Significant events of the past year include Financial Guaranty Insurance Co. being taken into rehabilitation in July, and Frontier Insurance Co. liquidating in November — it had been placed under rehabilitation in October 2001 and was a major estate the NYLB has been managing in all its complex relationships.
The $345.6 million distributed in 2012 – a record high – compares to $84.7 million distributed in 2011. The distributions included $192.7 million paid from five domestic estates in liquidation which were closed in 2012, plus $152.9 million in early access and interim distributions from an additional 15 domestic estates in liquidation.
But, through the years, under various agency heads and superintendents of insurance, there have been contentions of mismanagement, reorganizations, firings, sealed investigations and fumblings at the agency, which reports to the DFS but cannot be subpoenaed as a state agency.
Related story: The aborted New York Liquidation Bureau investigation
Historically, a portion of the NYLB employees have been represented by the Civil Service Employees Association (CSEA) but the NYLB is not part of the New York State Civil Service System.
As of Dec. 31, the NYLB had 252 employees, approximately half were represented by the CSEA. This is almost half of former high staffing numbers at a time when there was much concern about the inner dealings of the agency.
The NYLB carries out the duties of the superintendent of the Department of Financial Services (DFS) in his capacity as receiver of impaired or insolvent domestic insurance companies under New York Insurance Law Article 74.
The NYLB is responsible for managing the affairs of insurers that are financially impaired or insolvent.
Much of this was reported in earlier articles on the vast saga of ELNY, the failed and now insolvent Executive Life of New York insurer whose failure is leaving some hard-hit annuitants without full payment benefits.
When ELNY was taken over in 1991, it was a rehabilitation project, but a decade or more later, sank into insolvency.

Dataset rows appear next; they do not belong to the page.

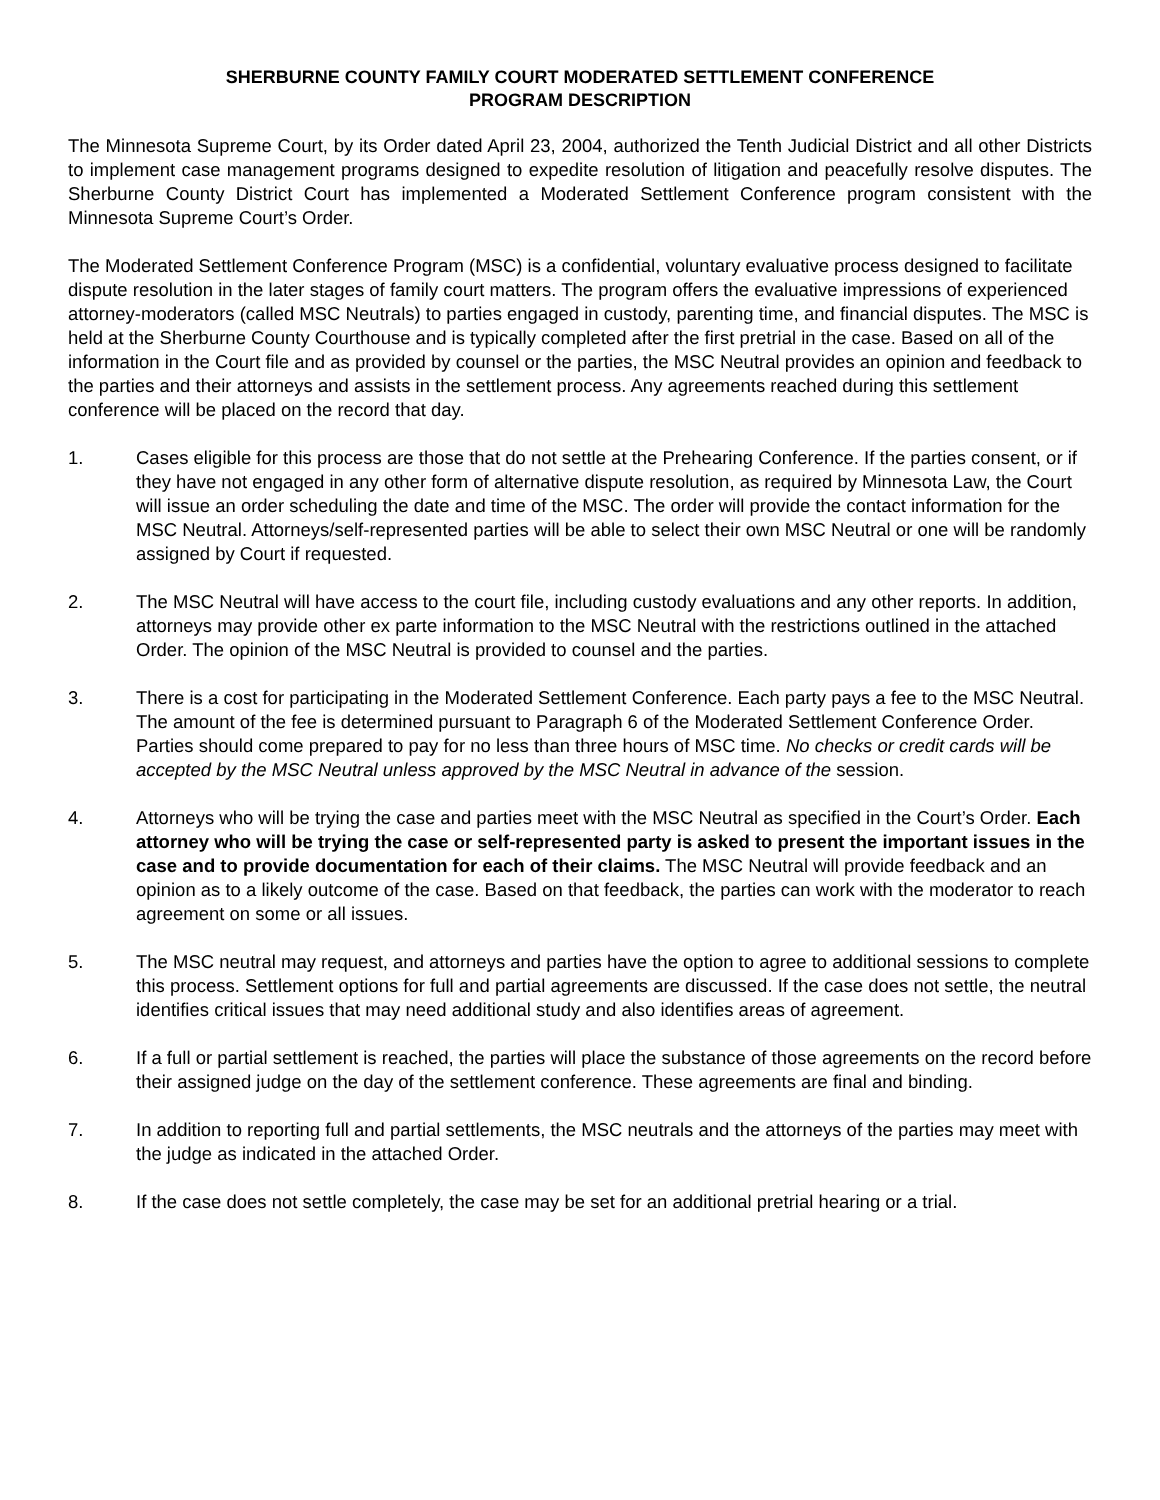SHERBURNE COUNTY FAMILY COURT MODERATED SETTLEMENT CONFERENCE
PROGRAM DESCRIPTION
The Minnesota Supreme Court, by its Order dated April 23, 2004, authorized the Tenth Judicial District and all other Districts to implement case management programs designed to expedite resolution of litigation and peacefully resolve disputes. The Sherburne County District Court has implemented a Moderated Settlement Conference program consistent with the Minnesota Supreme Court’s Order.
The Moderated Settlement Conference Program (MSC) is a confidential, voluntary evaluative process designed to facilitate dispute resolution in the later stages of family court matters. The program offers the evaluative impressions of experienced attorney-moderators (called MSC Neutrals) to parties engaged in custody, parenting time, and financial disputes. The MSC is held at the Sherburne County Courthouse and is typically completed after the first pretrial in the case. Based on all of the information in the Court file and as provided by counsel or the parties, the MSC Neutral provides an opinion and feedback to the parties and their attorneys and assists in the settlement process. Any agreements reached during this settlement conference will be placed on the record that day.
1. Cases eligible for this process are those that do not settle at the Prehearing Conference. If the parties consent, or if they have not engaged in any other form of alternative dispute resolution, as required by Minnesota Law, the Court will issue an order scheduling the date and time of the MSC. The order will provide the contact information for the MSC Neutral. Attorneys/self-represented parties will be able to select their own MSC Neutral or one will be randomly assigned by Court if requested.
2. The MSC Neutral will have access to the court file, including custody evaluations and any other reports. In addition, attorneys may provide other ex parte information to the MSC Neutral with the restrictions outlined in the attached Order. The opinion of the MSC Neutral is provided to counsel and the parties.
3. There is a cost for participating in the Moderated Settlement Conference. Each party pays a fee to the MSC Neutral. The amount of the fee is determined pursuant to Paragraph 6 of the Moderated Settlement Conference Order. Parties should come prepared to pay for no less than three hours of MSC time. No checks or credit cards will be accepted by the MSC Neutral unless approved by the MSC Neutral in advance of the session.
4. Attorneys who will be trying the case and parties meet with the MSC Neutral as specified in the Court’s Order. Each attorney who will be trying the case or self-represented party is asked to present the important issues in the case and to provide documentation for each of their claims. The MSC Neutral will provide feedback and an opinion as to a likely outcome of the case. Based on that feedback, the parties can work with the moderator to reach agreement on some or all issues.
5. The MSC neutral may request, and attorneys and parties have the option to agree to additional sessions to complete this process. Settlement options for full and partial agreements are discussed. If the case does not settle, the neutral identifies critical issues that may need additional study and also identifies areas of agreement.
6. If a full or partial settlement is reached, the parties will place the substance of those agreements on the record before their assigned judge on the day of the settlement conference. These agreements are final and binding.
7. In addition to reporting full and partial settlements, the MSC neutrals and the attorneys of the parties may meet with the judge as indicated in the attached Order.
8. If the case does not settle completely, the case may be set for an additional pretrial hearing or a trial.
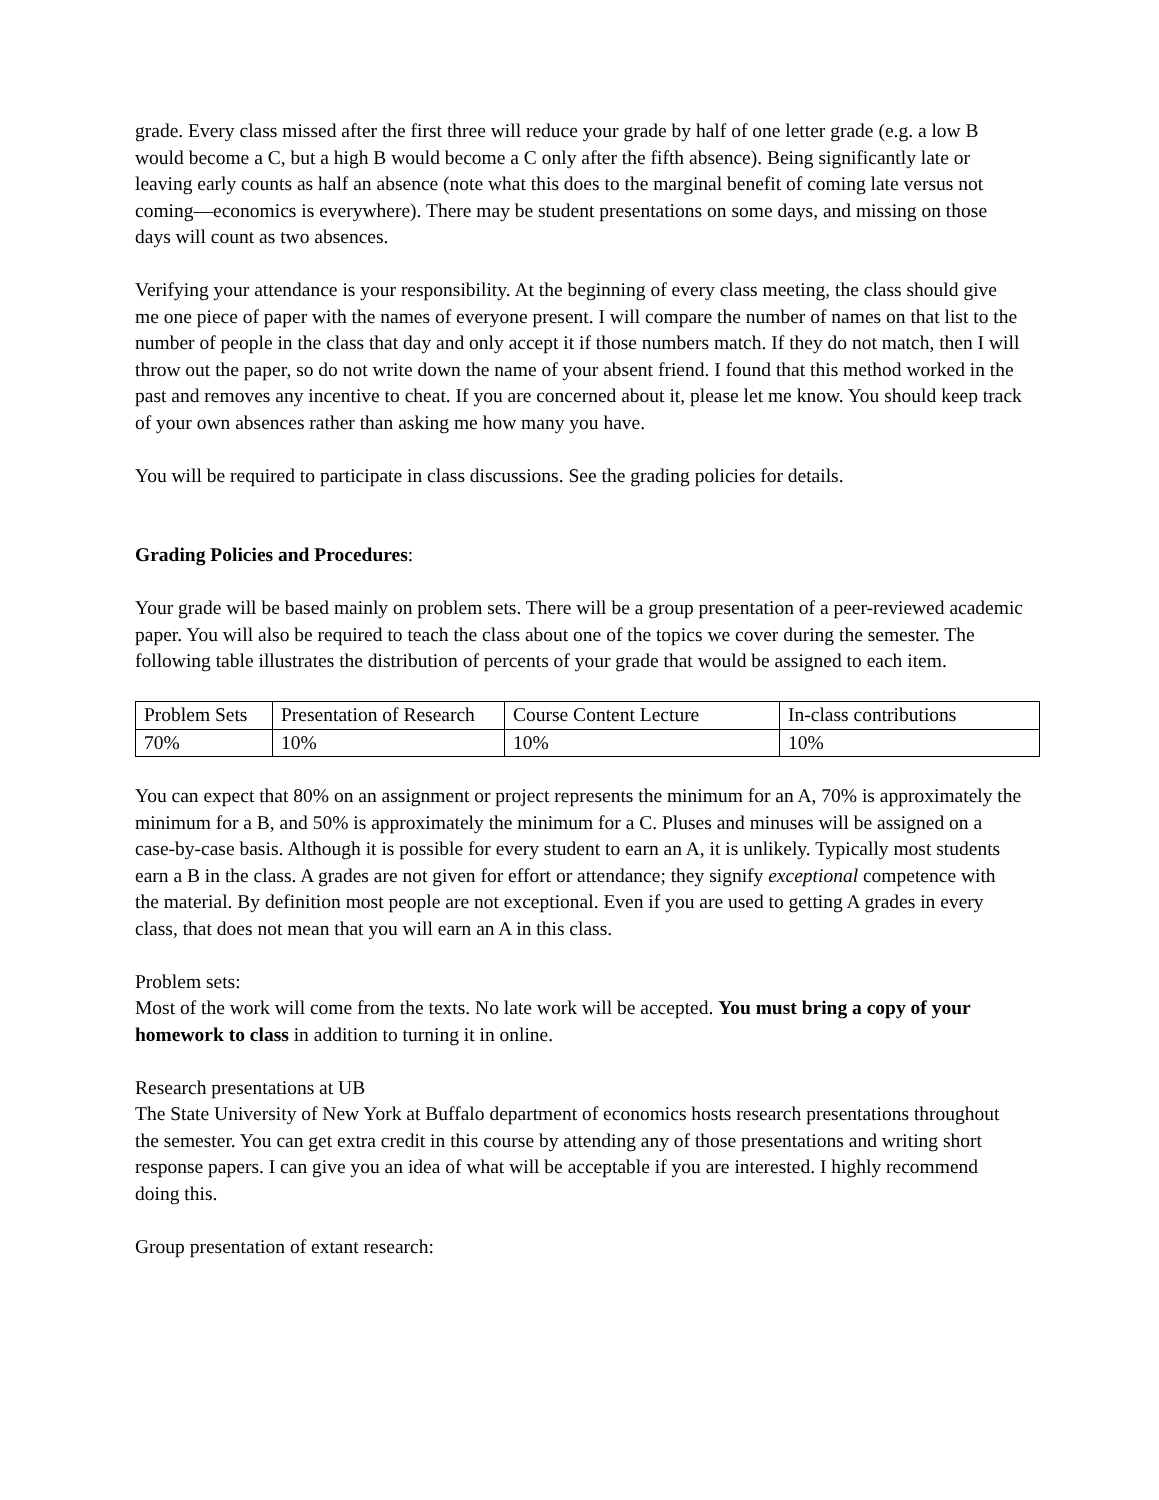grade. Every class missed after the first three will reduce your grade by half of one letter grade (e.g. a low B would become a C, but a high B would become a C only after the fifth absence). Being significantly late or leaving early counts as half an absence (note what this does to the marginal benefit of coming late versus not coming—economics is everywhere). There may be student presentations on some days, and missing on those days will count as two absences.
Verifying your attendance is your responsibility. At the beginning of every class meeting, the class should give me one piece of paper with the names of everyone present. I will compare the number of names on that list to the number of people in the class that day and only accept it if those numbers match. If they do not match, then I will throw out the paper, so do not write down the name of your absent friend. I found that this method worked in the past and removes any incentive to cheat. If you are concerned about it, please let me know. You should keep track of your own absences rather than asking me how many you have.
You will be required to participate in class discussions. See the grading policies for details.
Grading Policies and Procedures:
Your grade will be based mainly on problem sets. There will be a group presentation of a peer-reviewed academic paper. You will also be required to teach the class about one of the topics we cover during the semester. The following table illustrates the distribution of percents of your grade that would be assigned to each item.
| Problem Sets | Presentation of Research | Course Content Lecture | In-class contributions |
| 70% | 10% | 10% | 10% |
You can expect that 80% on an assignment or project represents the minimum for an A, 70% is approximately the minimum for a B, and 50% is approximately the minimum for a C. Pluses and minuses will be assigned on a case-by-case basis. Although it is possible for every student to earn an A, it is unlikely. Typically most students earn a B in the class. A grades are not given for effort or attendance; they signify exceptional competence with the material. By definition most people are not exceptional. Even if you are used to getting A grades in every class, that does not mean that you will earn an A in this class.
Problem sets:
Most of the work will come from the texts. No late work will be accepted. You must bring a copy of your homework to class in addition to turning it in online.
Research presentations at UB
The State University of New York at Buffalo department of economics hosts research presentations throughout the semester. You can get extra credit in this course by attending any of those presentations and writing short response papers. I can give you an idea of what will be acceptable if you are interested. I highly recommend doing this.
Group presentation of extant research:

Some call the company's failure a regulatory problem because it got so much worse while parked at the NYLB. Some say it is a failure of a life insurer from loose industry investment practices of the late 1980s (junk bonds) that spurred subsequent reforms.

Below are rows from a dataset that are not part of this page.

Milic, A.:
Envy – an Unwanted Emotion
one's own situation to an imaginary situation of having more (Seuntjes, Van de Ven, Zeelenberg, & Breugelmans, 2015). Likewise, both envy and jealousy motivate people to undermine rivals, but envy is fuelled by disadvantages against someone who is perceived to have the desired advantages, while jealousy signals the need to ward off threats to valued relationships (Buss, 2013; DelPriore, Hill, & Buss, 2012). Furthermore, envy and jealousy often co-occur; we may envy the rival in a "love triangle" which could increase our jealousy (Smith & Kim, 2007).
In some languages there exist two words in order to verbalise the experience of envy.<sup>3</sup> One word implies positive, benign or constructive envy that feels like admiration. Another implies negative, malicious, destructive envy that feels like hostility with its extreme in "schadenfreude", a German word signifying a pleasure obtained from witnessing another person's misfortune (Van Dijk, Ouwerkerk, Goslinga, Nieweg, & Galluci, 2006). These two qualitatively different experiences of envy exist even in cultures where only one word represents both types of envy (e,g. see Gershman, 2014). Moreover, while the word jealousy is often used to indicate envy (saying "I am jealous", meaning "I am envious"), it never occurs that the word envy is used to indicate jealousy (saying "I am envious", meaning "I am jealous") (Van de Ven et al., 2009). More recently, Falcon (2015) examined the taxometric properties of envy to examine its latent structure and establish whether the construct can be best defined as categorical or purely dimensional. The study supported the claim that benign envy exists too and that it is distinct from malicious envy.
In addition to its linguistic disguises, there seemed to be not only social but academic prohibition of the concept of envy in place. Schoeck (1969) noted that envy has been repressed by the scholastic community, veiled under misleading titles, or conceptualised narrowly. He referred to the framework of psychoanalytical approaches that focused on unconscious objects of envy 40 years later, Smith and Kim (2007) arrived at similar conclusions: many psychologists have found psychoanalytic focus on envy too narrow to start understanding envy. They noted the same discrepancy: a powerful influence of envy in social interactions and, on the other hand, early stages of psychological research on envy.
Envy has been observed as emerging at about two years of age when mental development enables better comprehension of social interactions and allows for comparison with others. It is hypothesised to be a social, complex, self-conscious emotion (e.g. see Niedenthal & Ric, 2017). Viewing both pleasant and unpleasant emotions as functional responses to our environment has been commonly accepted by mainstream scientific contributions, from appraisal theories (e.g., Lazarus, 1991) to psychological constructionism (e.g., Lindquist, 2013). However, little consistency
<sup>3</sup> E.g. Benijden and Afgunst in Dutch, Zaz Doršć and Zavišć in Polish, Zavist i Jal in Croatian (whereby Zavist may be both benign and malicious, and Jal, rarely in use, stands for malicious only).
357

Some say state regulators stepped in to stop a run on the company. In early 1991, ELNY received considerable adverse publicity relating to the distressed asset portfolio of its parent company, California's Executive Life Insurance Company (ELIC.)
The insurance department saw that the publicity accelerated cash surrenders by policyholders, according to reports, accounts from the time and interviews. An order of rehabilitation was issued by the New York Supreme Court on April 23, 1991.

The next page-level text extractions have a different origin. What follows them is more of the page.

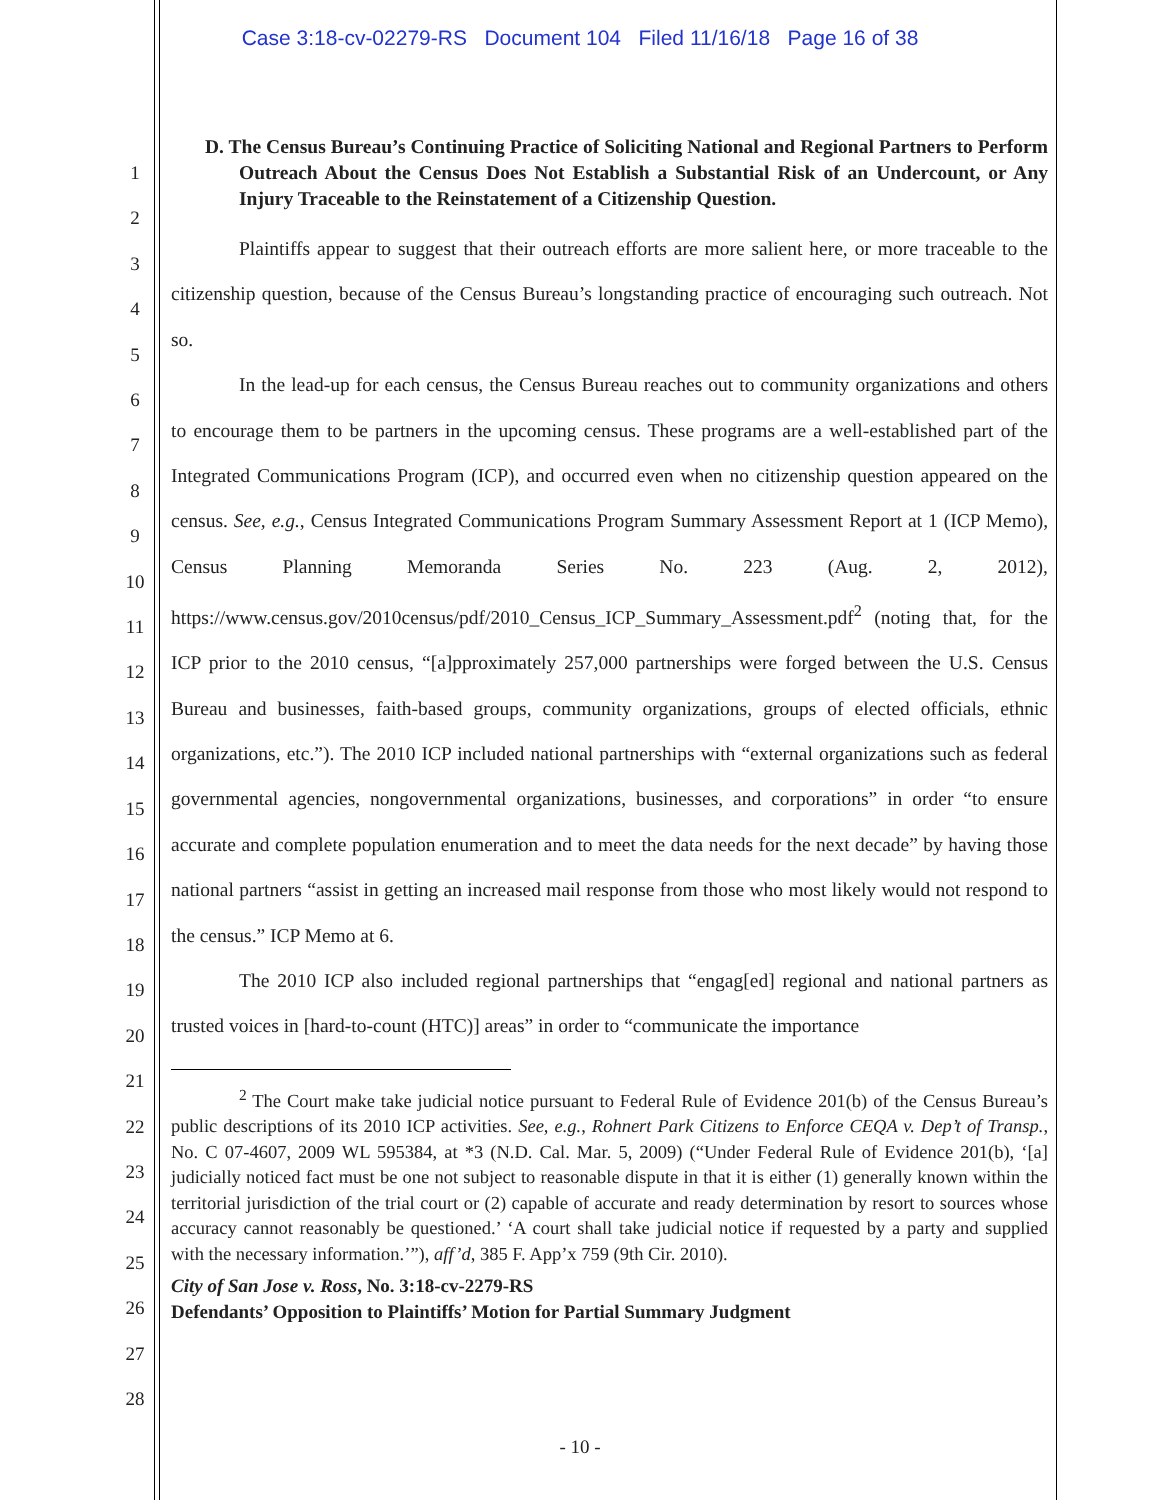Case 3:18-cv-02279-RS Document 104 Filed 11/16/18 Page 16 of 38
1
2
3
4
5
6
7
8
9
10
11
12
13
14
15
16
17
18
19
20
21
22
23
24
25
26
27
28
D. The Census Bureau’s Continuing Practice of Soliciting National and Regional Partners to Perform Outreach About the Census Does Not Establish a Substantial Risk of an Undercount, or Any Injury Traceable to the Reinstatement of a Citizenship Question.
Plaintiffs appear to suggest that their outreach efforts are more salient here, or more traceable to the citizenship question, because of the Census Bureau’s longstanding practice of encouraging such outreach. Not so.
In the lead-up for each census, the Census Bureau reaches out to community organizations and others to encourage them to be partners in the upcoming census. These programs are a well-established part of the Integrated Communications Program (ICP), and occurred even when no citizenship question appeared on the census. See, e.g., Census Integrated Communications Program Summary Assessment Report at 1 (ICP Memo), Census Planning Memoranda Series No. 223 (Aug. 2, 2012), https://www.census.gov/2010census/pdf/2010_Census_ICP_Summary_Assessment.pdf<sup>2</sup> (noting that, for the ICP prior to the 2010 census, “[a]pproximately 257,000 partnerships were forged between the U.S. Census Bureau and businesses, faith-based groups, community organizations, groups of elected officials, ethnic organizations, etc.”). The 2010 ICP included national partnerships with “external organizations such as federal governmental agencies, nongovernmental organizations, businesses, and corporations” in order “to ensure accurate and complete population enumeration and to meet the data needs for the next decade” by having those national partners “assist in getting an increased mail response from those who most likely would not respond to the census.” ICP Memo at 6.
The 2010 ICP also included regional partnerships that “engag[ed] regional and national partners as trusted voices in [hard-to-count (HTC)] areas” in order to “communicate the importance
<sup>2</sup> The Court make take judicial notice pursuant to Federal Rule of Evidence 201(b) of the Census Bureau’s public descriptions of its 2010 ICP activities. See, e.g., Rohnert Park Citizens to Enforce CEQA v. Dep’t of Transp., No. C 07-4607, 2009 WL 595384, at *3 (N.D. Cal. Mar. 5, 2009) (“Under Federal Rule of Evidence 201(b), ‘[a] judicially noticed fact must be one not subject to reasonable dispute in that it is either (1) generally known within the territorial jurisdiction of the trial court or (2) capable of accurate and ready determination by resort to sources whose accuracy cannot reasonably be questioned.’ ‘A court shall take judicial notice if requested by a party and supplied with the necessary information.’”), aff’d, 385 F. App’x 759 (9th Cir. 2010).
City of San Jose v. Ross, No. 3:18-cv-2279-RS
Defendants’ Opposition to Plaintiffs’ Motion for Partial Summary Judgment
- 10 -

ELNY was licensed to write various lines of life insurance and annuities, including traditional life policies, single premium deferred annuities, single premium immediate annuities and closeout qualified retirement accounts.
After almost 10 years, with liabilities outstripping assets, Lawsky filed a court order on Sept. 1, 2011, seeking to convert the rehabilitation to a liquidation on the grounds that ELNY was insolvent and further efforts to rehabilitate the company were futile, the NYLB states in its report.
Lawsky also filed a restructuring agreement, which was negotiated with interested state guaranty associations, the National Organization of Life and Health Insurance Guaranty Associations (NOLHGA) and the life insurance industry for the purpose of maximizing benefits to ELNY policyholders and creditors, the report states.
ELNY was one of three rehabilitations targeted to close or convert to a liquidation in 2012. Only Frontier Insurance Co. was converted to a liquidation.
A petition to convert the rehabilitation to a liquidation for the other two, ELNY and Professional Liability Insurance Co. of America was filed.